Музыкальный критик газеты «Кроникл», Александр Фрид, написал, что данный мной концерт «оказался принадлежащим к лучшим образцам рано проявившегося таланта» и особо отметил мое исполнение сонаты Тартини, в которой, по его словам,

«умение проникнуть в суть музыки и хорошая выучка были особенно очевидны».

Именно это произведение Тартини я играл шестью годами позже во время своего дебюта в Таун-Холле – и Нью-Йоркский критик Самуэль Шотцинофф воспринял это исполнение значительно менее восторженно.

Все та же Люти Гольдштейн поддержала идею отправить меня в Нью-Йорк для занятий с Луисом Персингером. Она оплатила поездку, счет за снятую квартиру и сами уроки. Луис Персингер в свое время был педагогом Иегуди Менухина в Сан-Франциско, а потом переехал в Нью-Йорк, став одним из ведущих педагогов в этом городе. Кто-то предложил тогда, чтобы я сыграл ему. Мне было почти тринадцать, занятия с Персингером казались вполне логичным шагом. Ему было послано письмо с предложением принять меня в ряды своих учеников, на которое он ответил согласием.

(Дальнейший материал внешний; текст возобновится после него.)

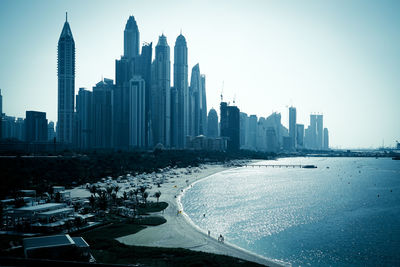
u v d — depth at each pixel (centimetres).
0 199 19500
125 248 11456
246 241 13738
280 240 13900
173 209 19262
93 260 9606
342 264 11212
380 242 13588
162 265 9800
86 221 15138
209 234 14262
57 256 9012
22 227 13288
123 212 17562
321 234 14788
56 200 18288
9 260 2164
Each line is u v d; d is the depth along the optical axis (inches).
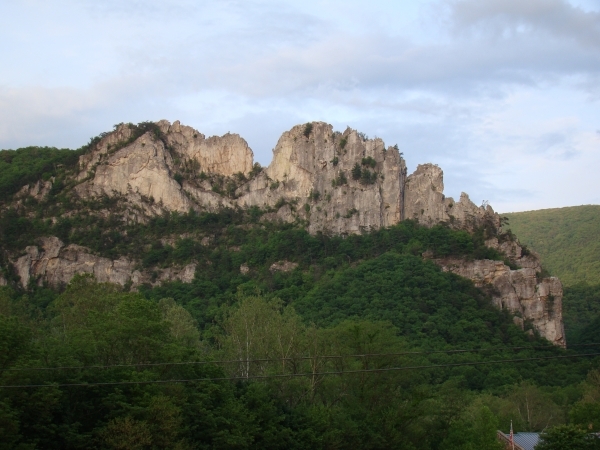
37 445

Об этом сообщили моим родителям, они обсудили это и, в свою очередь, сообщили обо всем мне. Мне предстояло поехать в Нью-Йорк с мамой, мы должны были провести там шесть месяцев, во время которых я бы занимался с Луисом Персингером. Отец и сестра останутся в Сан-Франциско будут жить самостоятельно. Чего я хотел никто не спрашивал. «Мы предполагаем, что это будет хорошо для Исаака», сказали все. Исааку ничего не оставалось, кроме как согласиться.

И вот вскоре я обнаружил себя плывущим на пароме в Окланд вместе с мамой и Люти Гольдштейн. В Окланде мы попрощались с моей покровительницей и сели на трансконтинентальный поезд, идущий в Чикаго. Должно быть, у нас были какие-то лежачие места, поскольку я не помню, чтобы мы проводили ночи сидя. В Чикаго мы сели на Бродвей Лимитед до Нью-Йорка. Поезда пересекали страну невероятно быстро – за три дня. Со мной была скрипка, одолженная мной у кого-то в Сан-Франциско – скрипка, происхождение которой сейчас уже не вспомнить.

Луис Персингер оказался приятным, дружелюбным человеком немного за пятьдесят, одетым довольно свободно, в пиджаке и футболке надетой под него. Роста он был небольшого, коренастый, с довольно приличной лысиной. В голосе у него всегда слышались похохатывания, а с лица не сходила улыбка. Мы встретились у него в студии, где она находилась, я не помню. Точно так же не могу вспомнить, что я ему играл. Помню, что он играл на фортепиано, а потом подхватывал свою скрипку и подыгрывал уже на ней пиццикато, держа ее подмышкой.

В последующие месяцы после нашей первой встречи я приходил к нему как минимум раз в неделю. Время между уроками я проводил с мамой в нашей квартире и занимался, постоянно занимался. Меня неизменно поражала способность Персингера сыграть наизусть фортепианные партии любых произведений, что бы я ни приносил на урок. Он был очаровательным, обходительным, дружелюбным человеком, никогда не бывал строг или особенно требователен – и, оглядываясь назад, я не совсем уверен, что дружелюбие было именно тем, что мне тогда требовалось от педагога.

Будучи ребенком, я играл некоторые из наиболее простых упражнений из «Собрания гамм и этюдов» Карла Флеша. В этом сборнике представлен набор гамм, сперва одноголосных, затем терциями, секстами, октавами, фингерированными октавами, и, наконец, децимами. Это прекрасная школа – и это та школа, которой у меня никогда не было. Лишенный столь мощного оружия, я был вынужден изобретать свое собственное вооружение, а время шло.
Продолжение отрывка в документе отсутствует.